**Text section**
################

David Quinn has been a newspaper columnist in Ireland since 1994. Currently he writes a weekly column the Sunday Independent. His column has previously appeared in the Sunday Times (Ireland), the Irish Independent and the Sunday Business Post. He frequently appears on radio and television programmes and has contributed to numerous publications overseas, including the Spectator and UnHerd. He has appeared on ‘Free Speech Nation’ with Andrew Doyle discussing free speech issues in the Republic of Ireland. He is founder and CEO of The Iona Institute.
Jeffrey Dudgeon has held office in the Northern Ireland Gay Rights Association (NIGRA) since its foundation in 1975 and has led landmark campaigns for gay rights and personal freedom. He was awarded an MBE in the 2012 Honours List for “services to the lesbian, gay, bisexual and transgender community in Northern Ireland.” Between 2014 and 2019 he served as an Ulster Unionist Councillor to Belfast City Council and was chair of the council’s Diversity Working Group. He has written books on Roger Casement (2002) and H. Montgomery Hyde (2018).
Ella Whelan is a journalist and author of What Women Want: Fun, Freedom and an End to Feminism. Ella is a columnist for spiked and regularly appears on TV and radio, including ‘Question Time’, ‘Today’, Times Radio, Sky News, GMB, GB News, ‘Any Questions’, ‘Moral Maze’, ‘Politics Live’, Channel 4 and others. She has written for The Critic, New Statesman, Telegraph, Sunday Times, The Economist, the Irish Times, the Sun, Spectator.

################

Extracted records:
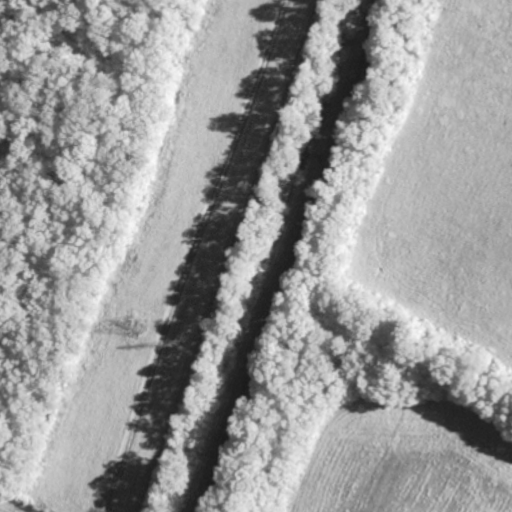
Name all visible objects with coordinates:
railway: (289, 256)
power tower: (136, 326)
power tower: (180, 346)
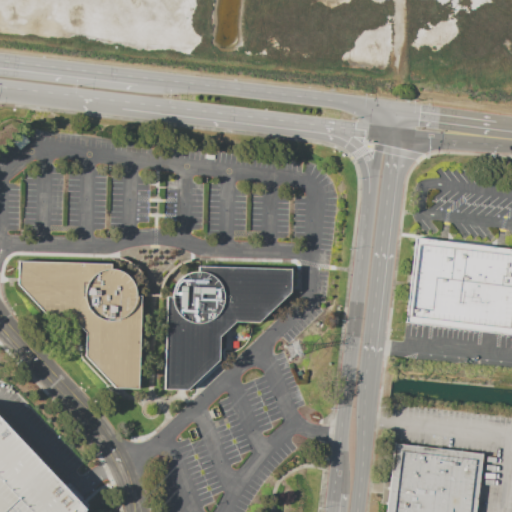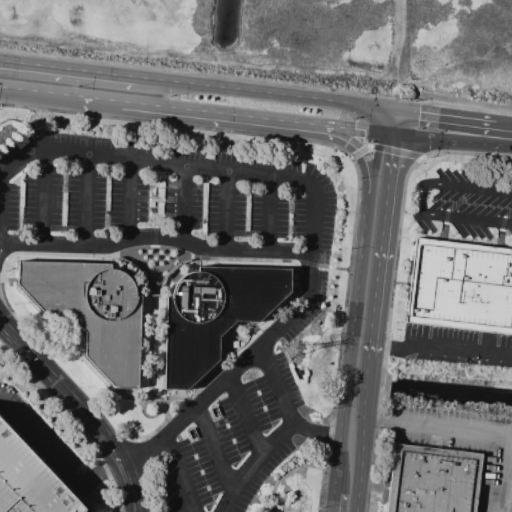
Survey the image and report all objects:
road: (203, 85)
road: (60, 95)
road: (438, 114)
road: (225, 115)
road: (381, 120)
road: (406, 123)
road: (354, 131)
road: (391, 135)
road: (487, 135)
road: (433, 140)
road: (332, 146)
road: (383, 149)
road: (356, 150)
road: (465, 152)
road: (375, 157)
road: (42, 196)
road: (85, 199)
road: (127, 200)
road: (420, 200)
road: (316, 203)
road: (182, 204)
road: (154, 210)
road: (227, 212)
road: (270, 215)
road: (155, 236)
road: (390, 246)
road: (1, 270)
building: (459, 286)
building: (461, 287)
building: (94, 310)
building: (90, 311)
building: (216, 314)
building: (212, 315)
road: (386, 332)
road: (354, 336)
power tower: (296, 351)
road: (444, 352)
road: (81, 407)
road: (245, 413)
road: (70, 421)
road: (477, 431)
road: (366, 434)
road: (213, 446)
road: (302, 466)
road: (244, 472)
parking garage: (30, 477)
building: (30, 477)
park: (293, 477)
building: (430, 479)
building: (28, 480)
building: (433, 480)
road: (86, 484)
road: (334, 501)
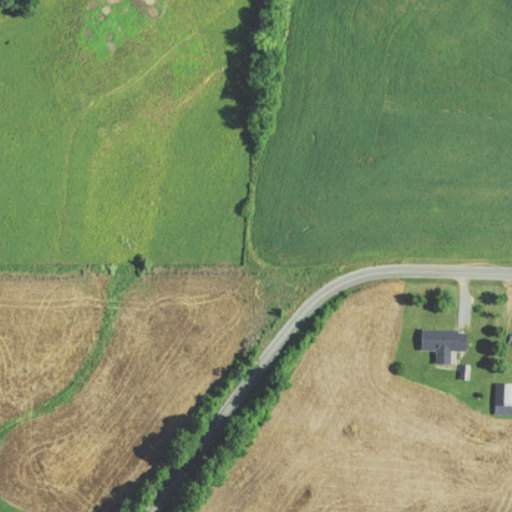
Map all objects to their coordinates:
road: (294, 324)
building: (431, 336)
building: (491, 391)
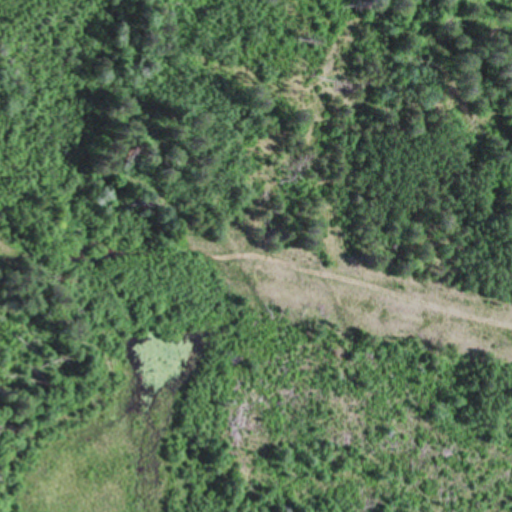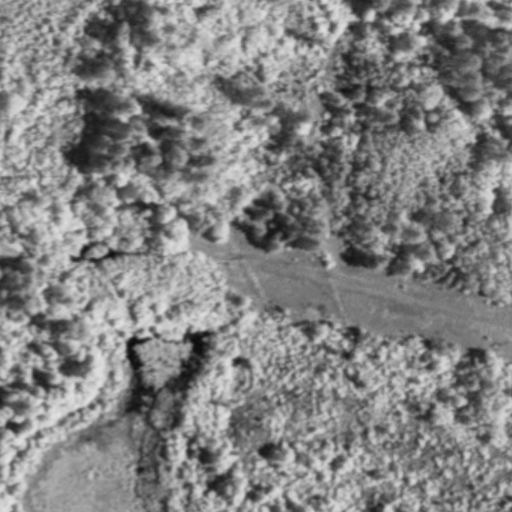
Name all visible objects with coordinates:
road: (259, 257)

################

**Exercise**
From the biographies, reproduce word for word the passage starting with "Jeffrey Dudgeon has" and going on through "Montgomery Hyde (2018).".

**Correct answer**
Jeffrey Dudgeon has held office in the Northern Ireland Gay Rights Association (NIGRA) since its foundation in 1975 and has led landmark campaigns for gay rights and personal freedom. He was awarded an MBE in the 2012 Honours List for “services to the lesbian, gay, bisexual and transgender community in Northern Ireland.” Between 2014 and 2019 he served as an Ulster Unionist Councillor to Belfast City Council and was chair of the council’s Diversity Working Group. He has written books on Roger Casement (2002) and H. Montgomery Hyde (2018).